-- START MATERIAL PROVIDED --

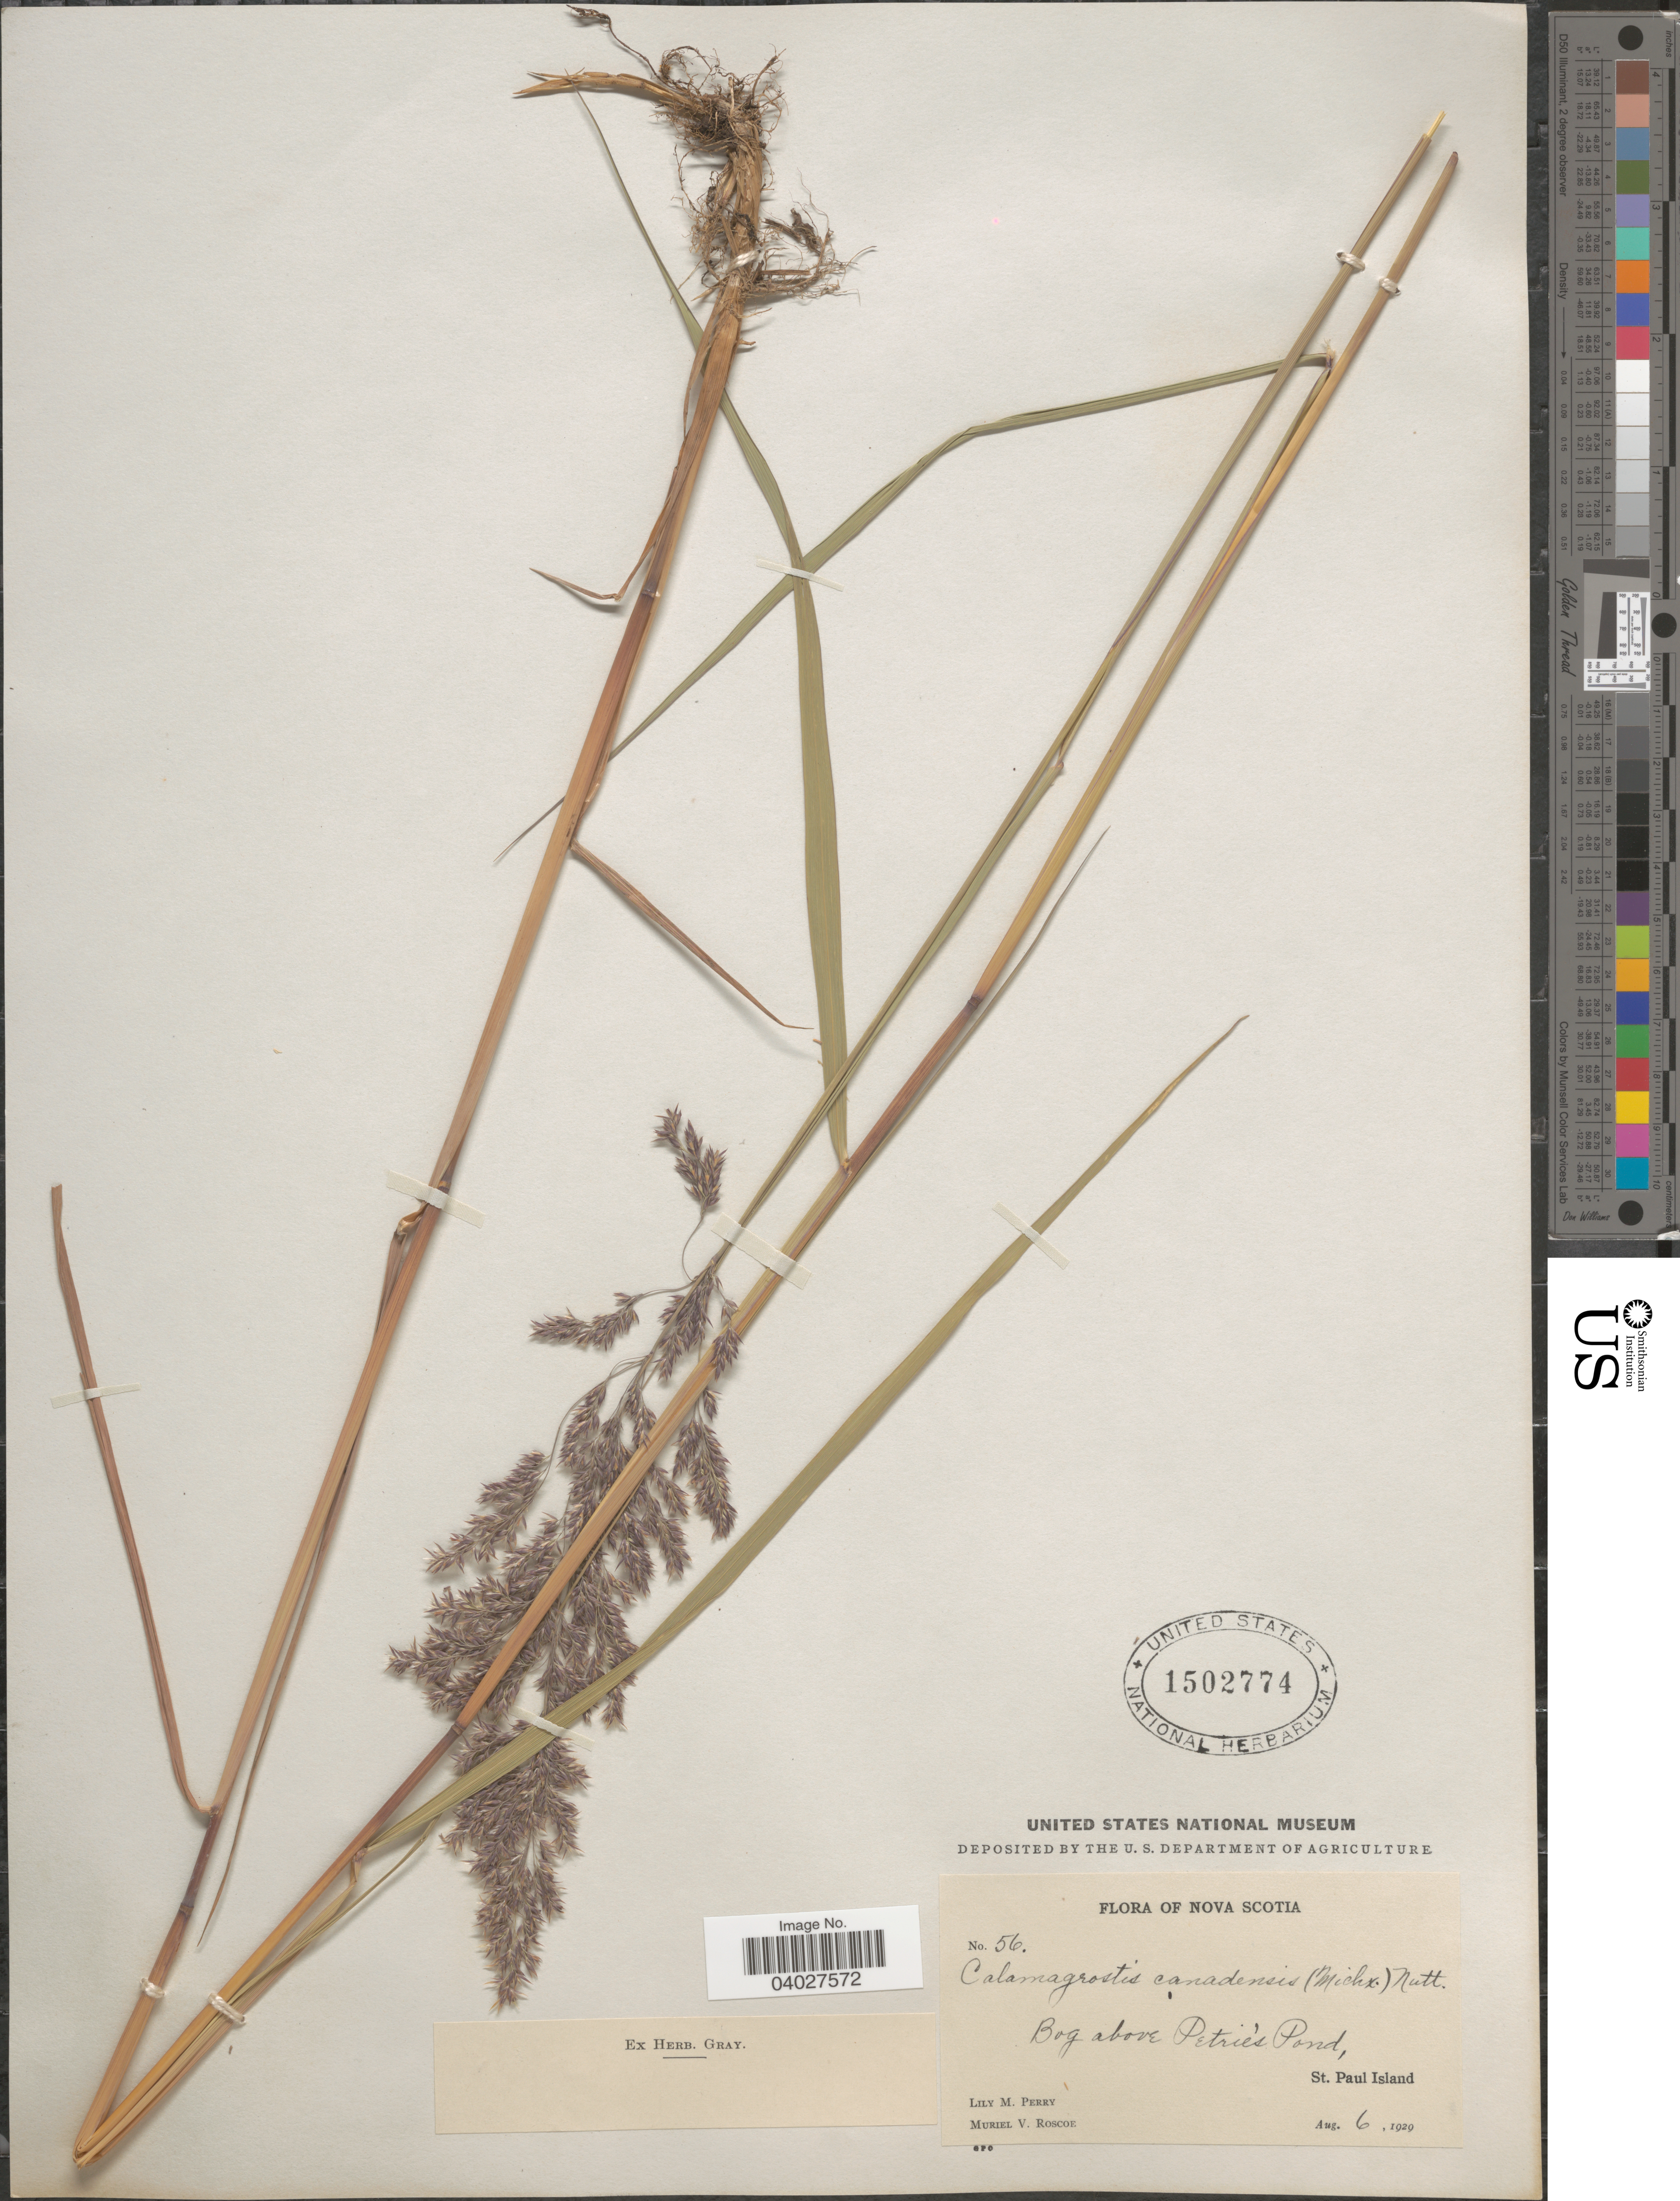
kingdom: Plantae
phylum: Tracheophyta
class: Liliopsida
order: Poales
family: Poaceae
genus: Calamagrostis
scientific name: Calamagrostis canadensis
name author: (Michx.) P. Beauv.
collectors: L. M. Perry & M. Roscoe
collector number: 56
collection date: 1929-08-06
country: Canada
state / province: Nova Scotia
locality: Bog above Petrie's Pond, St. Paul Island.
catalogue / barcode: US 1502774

-- END MATERIAL PROVIDED --
-- START MATERIAL PROVIDED --

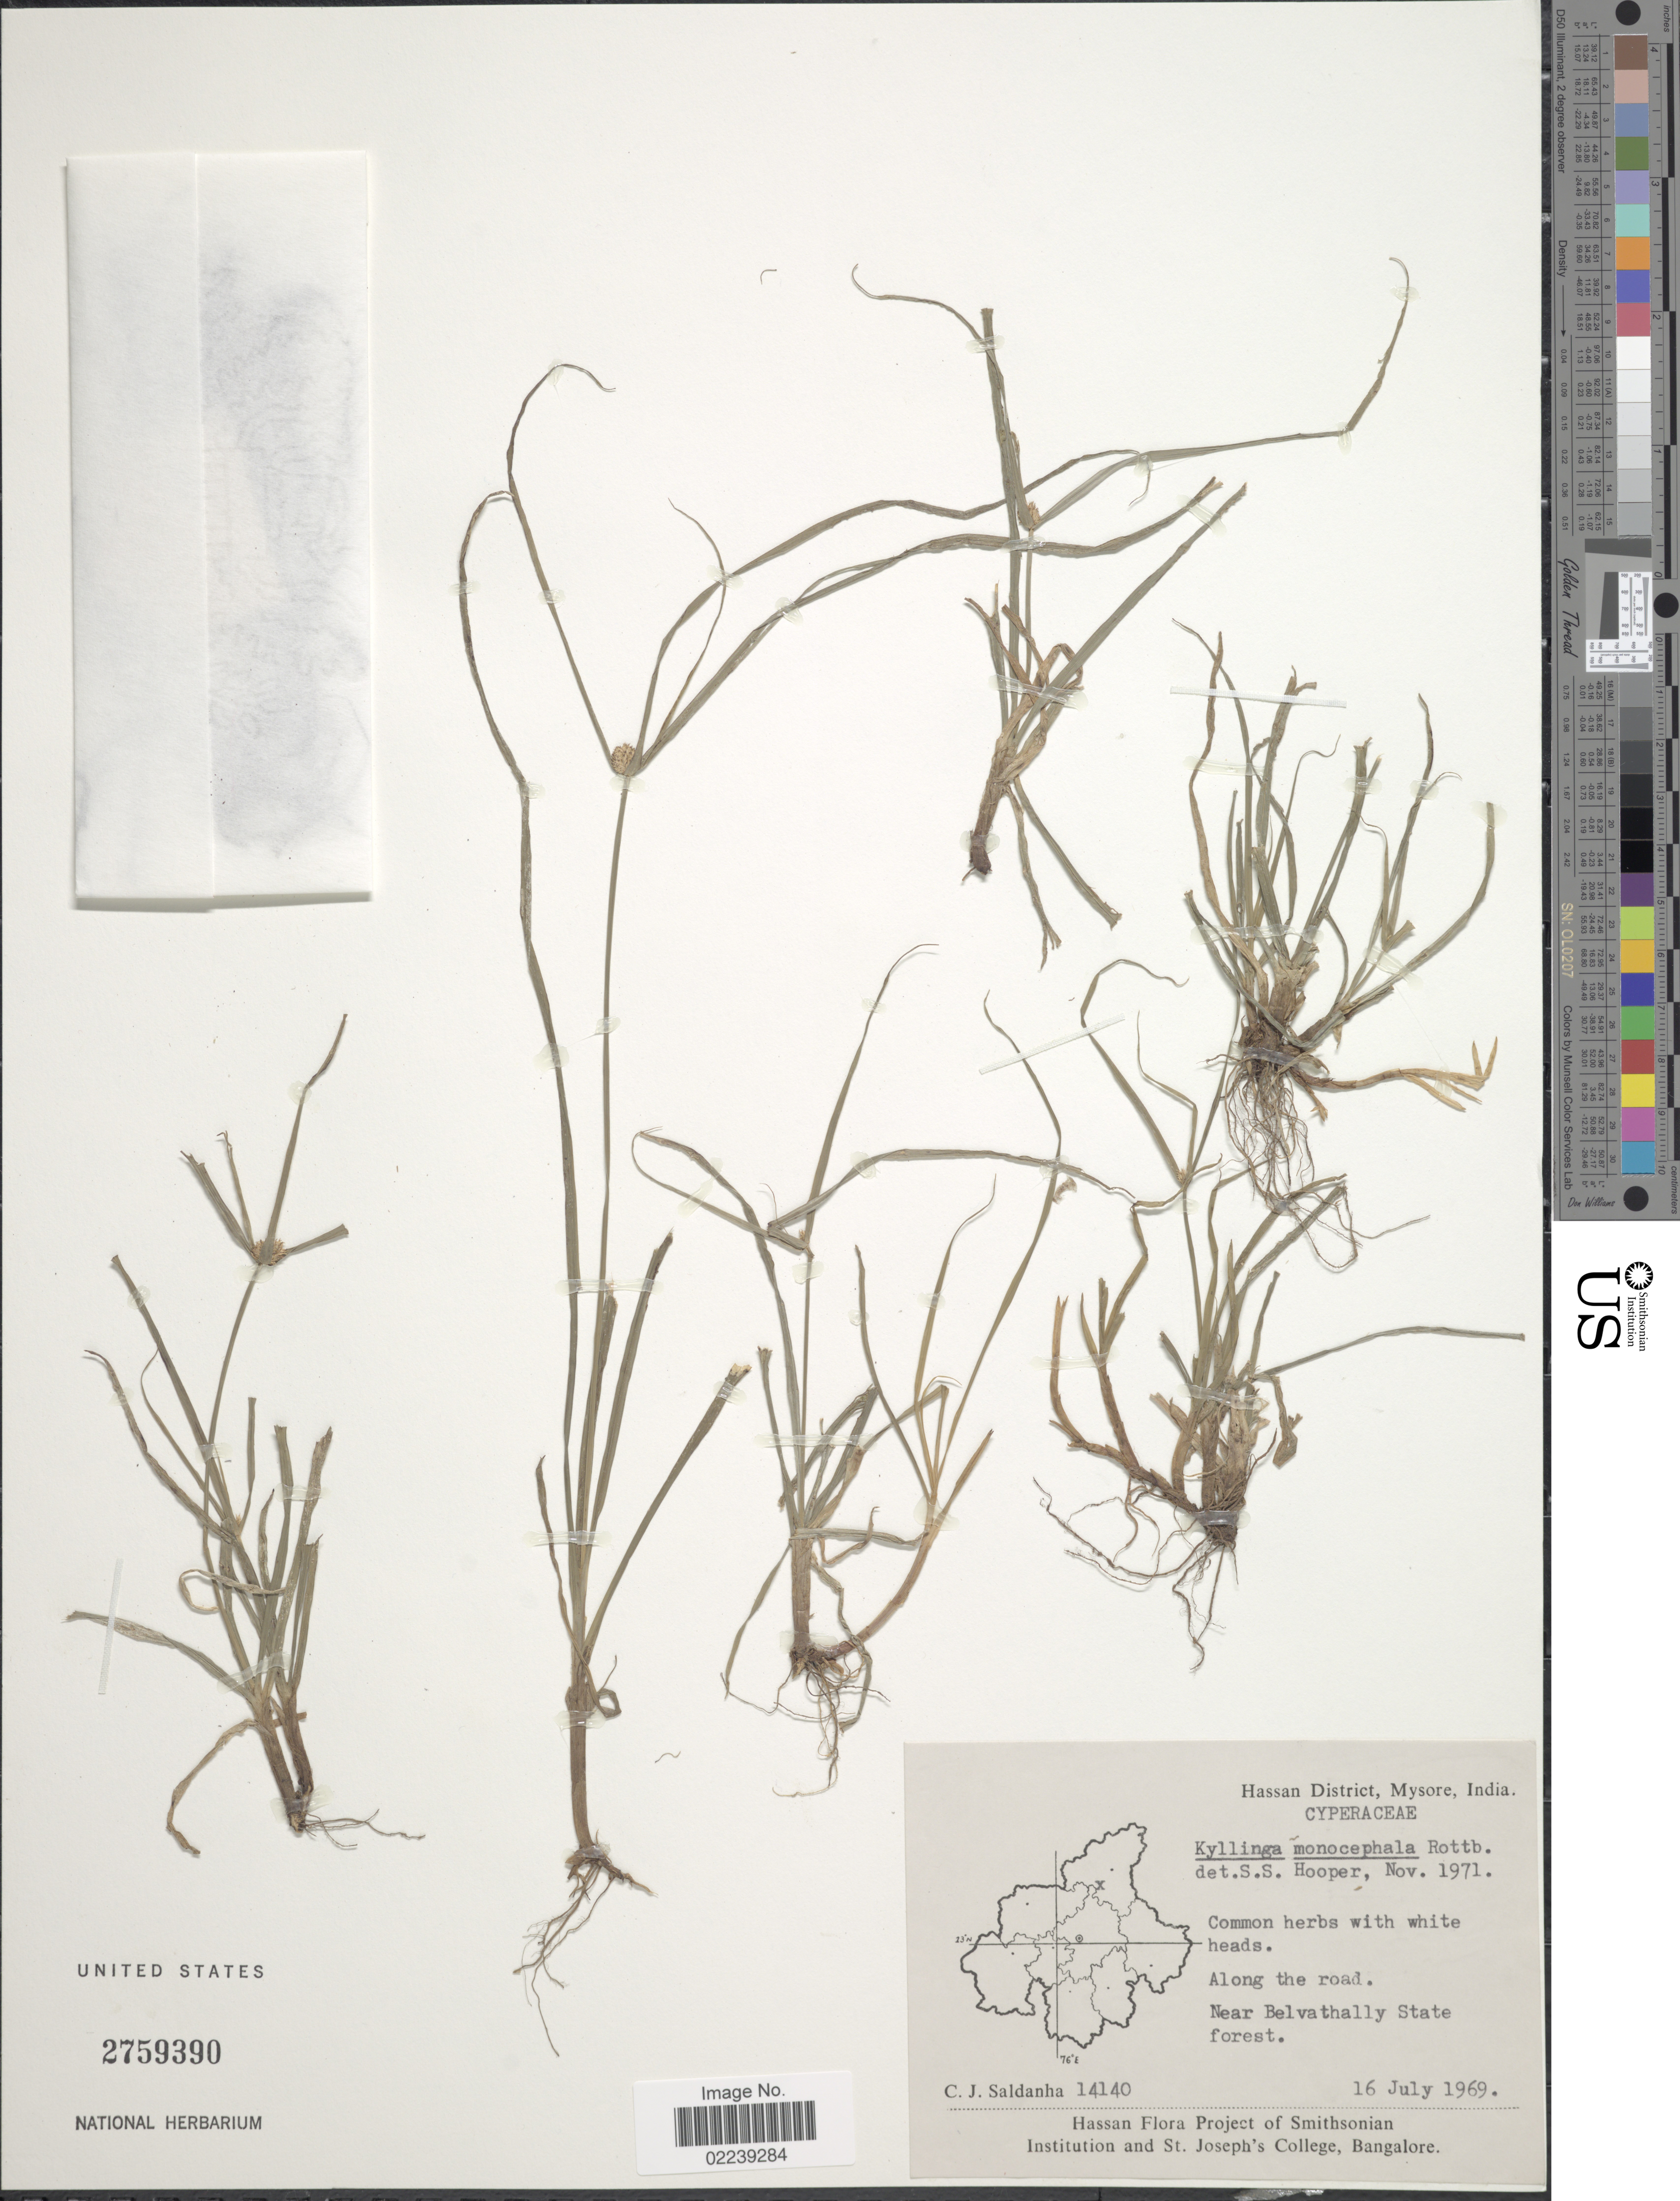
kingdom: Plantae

-- END MATERIAL PROVIDED --

Copy out the lines of the records above word for word, starting with the line that contains "family: Poaceae" and continuing through the line that contains "locality: Bog above". Include both of those lines.

family: Poaceae
genus: Calamagrostis
scientific name: Calamagrostis canadensis
name author: (Michx.) P. Beauv.
collectors: L. M. Perry & M. Roscoe
collector number: 56
collection date: 1929-08-06
country: Canada
state / province: Nova Scotia
locality: Bog above Petrie's Pond, St. Paul Island.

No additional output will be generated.